米連邦取引委員会(FTC)は、創業者であるジェフ・ベゾス(Jeff Bezos)とCEOのアンディ・ジャシー(Andy Jassy)を含む、Amazon.com Inc.(NASDAQ:AMZN)のトップエグゼクティブが反トラスト調査の証拠として使用される可能性のあったテキストメッセージを削除したとして告訴した。
木曜日の裁判所への提出文書でFTCは、ベゾスとジャシーが2019年4月から2022年5月までの間に暗号化されたメッセージングプラットフォームSignalを使用していたとして告発した。メッセージは消えるように設定されており、FTCがAmazonを相手取った反トラスト訴訟のための潜在的証拠が事実上消滅してしまったとエージェンシーが裁判所に伝えたところ、ブルームバーグが報じた。
Signalを介してコミュニケーションをとっていた他のエグゼクティブには、Amazonの最高法務責任者であるDavid Zapolsky、2021年までAmazonの小売部門の責任者であったJeff Wilke、そしてベゾスがハンドオーバーした後に2022年に辞任したロジスティクス担当役員であるDave Clarkが含まれる。
FTCの裁判所への提出文書は、昨年秋にFTCがAmazonに対して行った反トラスト訴訟の中で行われた告発に基づいている。このファイリングは、シグナルの利用に関するAmazonの社員への指示とメッセージの保持に関する情報を求めている。
Amazonの広報担当であるTim Doyleは、FTCの主張を一蹴し、同社が数年前にFTCに対してSignalの独自の利用を自主的に開示し、社員の電話からSignalの会話を徹底的に収集していたと語った。

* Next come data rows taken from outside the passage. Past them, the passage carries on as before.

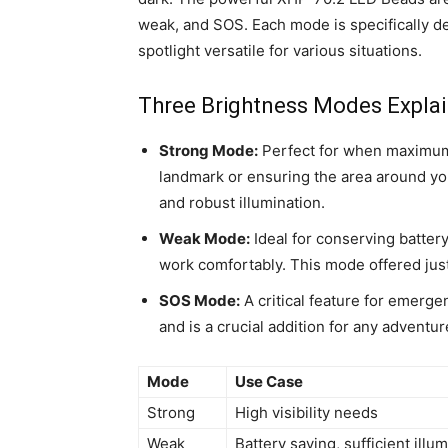
weak, and SOS. Each mode is specifically de
spotlight versatile for various situations.
Three Brightness Modes Expla
Strong Mode:
Perfect for when maximum v
landmark or ensuring the area around you
and robust illumination.
Weak Mode:
Ideal for conserving battery 
work comfortably. This mode offered just 
SOS Mode:
A critical feature for emergen
and is a crucial addition for any adventure
Mode
Use Case
Strong
High visibility needs
Weak
Battery saving, sufficient illu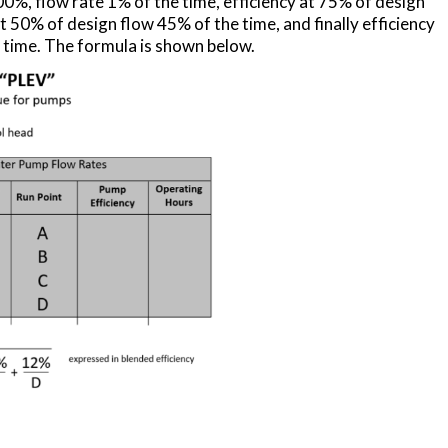
0%, flow rate 1% of the time, efficiency at 75% of design
t 50% of design flow 45% of the time, and finally efficiency
 time. The formula is shown below.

「FTCの主張は根拠がないものだ」とDoyle氏は述べ、「数年前にAmazonはFTCに対して社員がSignalを限定的に使用していることを自主的に開示し、社員の電話からSignalの会話を徹底的に収集し、FTCの調査とは無関係な会話であっても機関の職員がそれらの会話を査察することを許可していた」と続けた。

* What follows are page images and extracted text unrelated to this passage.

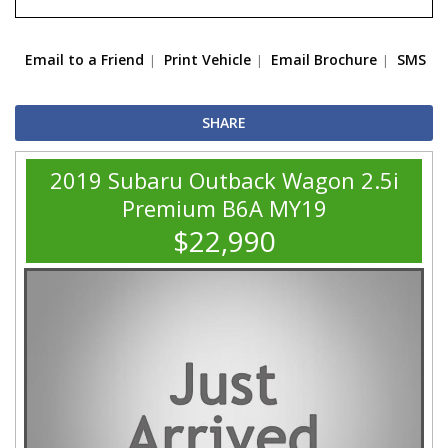
Email to a Friend
Print Vehicle
Email Brochure
SMS
SHARE
2019 Subaru Outback Wagon 2.5i
Premium B6A MY19
$22,990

ベゾスが2019年に自分の電話がハッキングされたと公表した後、役員たちは暗号化されたメッセージングプラットフォームSignalに頼るようになった。ベゾスは、米国の有名な週刊誌であるナショナル・エンクァイラーが彼の個人的な写真とメッセージを暴くことを企図していたと述べた。
裁判所への提出文書は、Amazonの役員が通信のためにSignalの使用についてスタッフに指示した方法と、メッセージ保持のためのガイドラインについての詳細を求めている。FTCが2019年に開始したAmazonに対する調査は、同社に文書を保存し提出することを命じていた。
しかしながら、FTCは、Signalの消滅メッセージ機能を利用することで、役員たちが同社のビジネス手法と潜在的な反トラスト違反をFTCの調査から遮断していたと述べている。
FTCは、昨年11月にAmazonが消費者価格を10億ドル以上引き上げるという詐欺的な行為に手を染めているとして告発し、続いてはAmazonが価格操作に使用している秘密のアルゴリズムを明らかにした。このアルゴリズムは、FTCの電子商取引大手に対する独占禁止法訴訟の一部として取り上げられた。